Nord Stream 2 is unnecessary, expensive and contradicts energy transition goals. "

The project, he adds, should never have been launched.

Kemfert has published several studies on the Nord Stream 2. “The demand for natural gas will fall because the Paris climate agreements have to be complied with;

the existing infrastructure is sufficient to guarantee supply ”, he insists.

Germany is a net importer of energy.

The gas it consumes comes from Russia, Norway and the Netherlands.

Brzeski acknowledges that without the gas pipeline there is enough energy, but adds that the project also aims to diversify German energy exports.
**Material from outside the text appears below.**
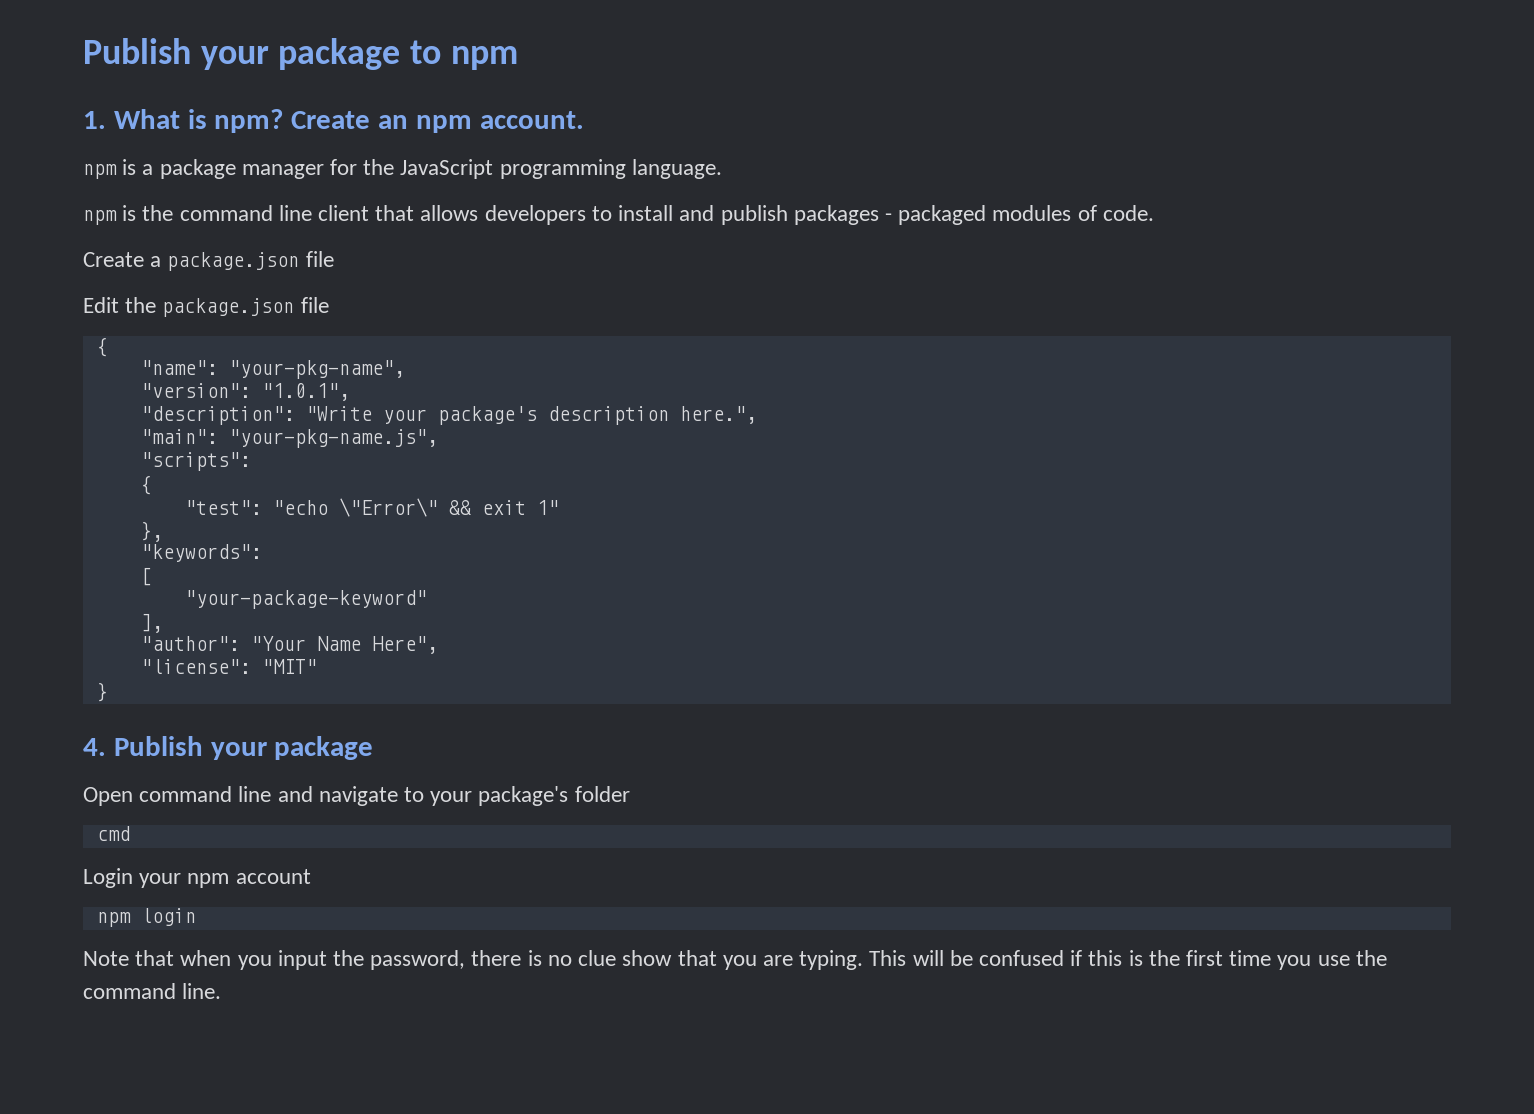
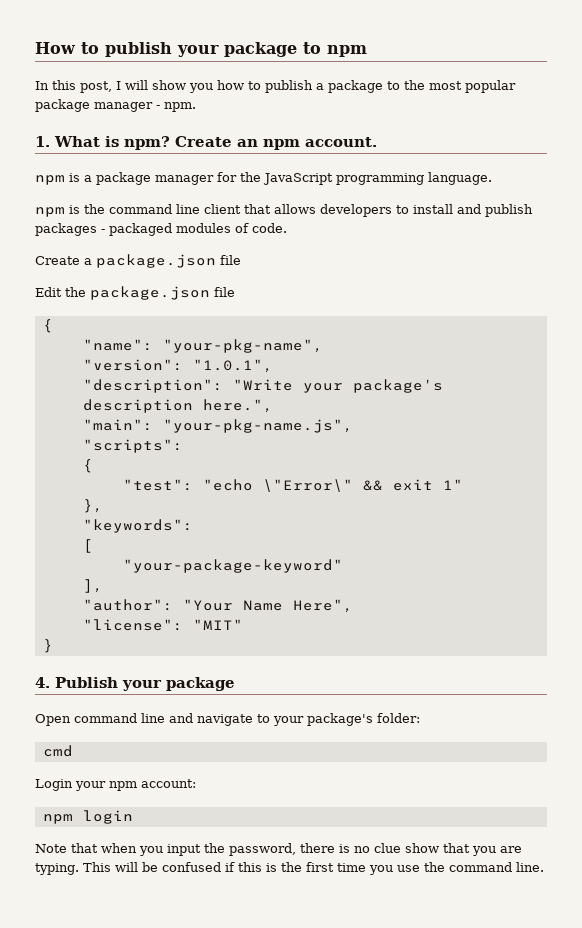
[83,38,191,64] Publish -> [35,42,172,57] How to publish
(518, 58) none -> [35,80,516,93] [35,99,196,112] // In this post, I will show you how to publish a package to the most popular package manager - npm.
[574,786,630,802] folder -> [377,713,420,723] folder:
[235,869,311,884] account -> [141,779,196,788] account:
Its operation, or its paralysis, would influence the development of renewable energies: “On the one hand, it can keep prices low and thus support the energy transition.

On the other hand, if it is paralyzed, prices may rise, which would make the development of renewables more urgent ”.

  • Russia flirts with the German far right

  • Russian propaganda targets Germany

With Biden eager to restore good relations with the EU, the subject of Nord Stream 2 has not been a melon that he wanted to open immediately.

However, Washington does not lose focus and makes it clear that it has not abandoned the idea of ​​imposing new sanctions on the entire network that surrounds the gas pipeline “President Biden has been very clear in saying that the gas pipeline is a bad idea, bad for Europe "Bad for the United States," US Secretary of State Antony Blinken commented this month.

Among the experts in the Kremlin orbit, the sanctions on the gas pipeline are seen in a rather pragmatic way.

"There are consequences for Russia," says Yulia Gryzenkova, from the Government-dependent Financial University, "but not only negative, but also positive, such as the reactivation of Russian production or the emergence of technologies."

The chairman of the Duma Energy Committee also sees these measures as a "double-edged sword."

"What doesn't kill makes us stronger," says MP Pavel Zavalny.

The Russian pipe laying ship 'Fortuna', last September near Wismar (Germany) OLIVER DENZER / Reuters

Ukraine and European security

Ukraine, a key country for the stability of Europe, with part of its territory devoured by Russia and a war fueled in the East, is a central point in the Nord Stream 2 controversy. The EU and the United States have invested billions of dollars there. Euros in foreign aid - and Washington also in military equipment - since the 2014 overthrow of pro-Russian Victor Yanukovich by a pro-democracy and pro-European citizens' movement.

Now, with the new pipelines, which open other routes to Russian gas and bypass the eastern country, Ukraine would lose 2 billion dollars (about 1.7 billion euros) a year in gas transit rights.

And this, says its foreign minister, Dmytro Kuleba, would amount to "an economic blow" from Russia to Ukraine "in the course of its seven-year military, economic, political and hybrid war."


In 2019, 40% of Gazprom shipments to Europe passed through Ukrainian territory.

And that year, the Russian gas company agreed to pay Ukraine some 2.4 billion euros in transit fee arrears and maintain the supply through its channels of 40 billion cubic meters of gas.


Nord Stream 2, Minister Kuleba considers, is "a threat" to security.

Not just from Ukraine, but from all over Europe, he says.

“Something that prevented the Kremlin from expanding its military aggression against Ukraine in 2014 was the Ukrainian strategic oil pipeline.

Russian President Vladimir Putin realized that a large-scale war throughout Ukraine could endanger the transit of Russian gas to Europe, ”the minister told this newspaper, reiterating that the new gas pipeline is moreover, “totally unnecessary”.

“The goal of building the Nord Stream 2 has never had anything to do with the energy market.

It is a geopolitical project ”, remarks Kuleba.


The United States is pushing for shipments through Ukraine to continue.

In fact, one of the proposals that flies over is to park the sanctions and impose them on Gazprom if it fails to comply with the agreement between Brussels, Kiev and Moscow, negotiated by German Chancellor Angela Merkel, in 2019, to maintain part of the gas flow to across Ukraine for five years.